TODAY, Wednesday April 21, 2021, the ruling Patriotic Front launches its 2021 – 2026 manifesto. The purpose is to market this manifesto to Zambians for the 2021 Presidential and General Elections.  Therefore, it will be better to provide a general review of the PF Manifesto for the period 2016 – 2021 which has run concurrently with the Seventh National Development Plan.

What is a political manifesto? According to Merriam-Webster Online Dictionary, “A manifesto is a published declaration of the intentions, motives, or views of the issuer, be it an individual, group, political party or government.”

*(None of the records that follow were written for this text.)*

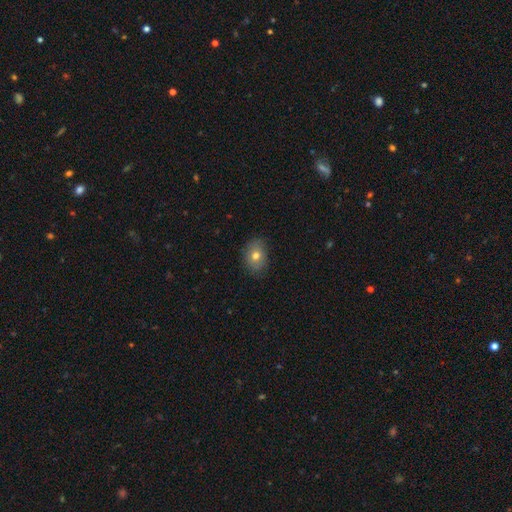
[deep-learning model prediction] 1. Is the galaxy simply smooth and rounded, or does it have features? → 75% smooth, 15% featured or disk, 10% star or artifact.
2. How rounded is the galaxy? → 63% in between, 36% round, 1% cigar-shaped.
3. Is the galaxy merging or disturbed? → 83% none, 13% minor disturbance, 3% major disturbance, 1% merger.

And the UK Parliament defines a manifesto as “a publication issued by a political party before a general election. It contains the set of policies that the party stands for and would wish to implement if elected to govern.”

It is also worth noting the following synonyms for the work “manifesto:” philosophy; strategy; programme; policy; declaration; and statement. The key ones that we shall use interchangeably in this article are philosophy and strategy.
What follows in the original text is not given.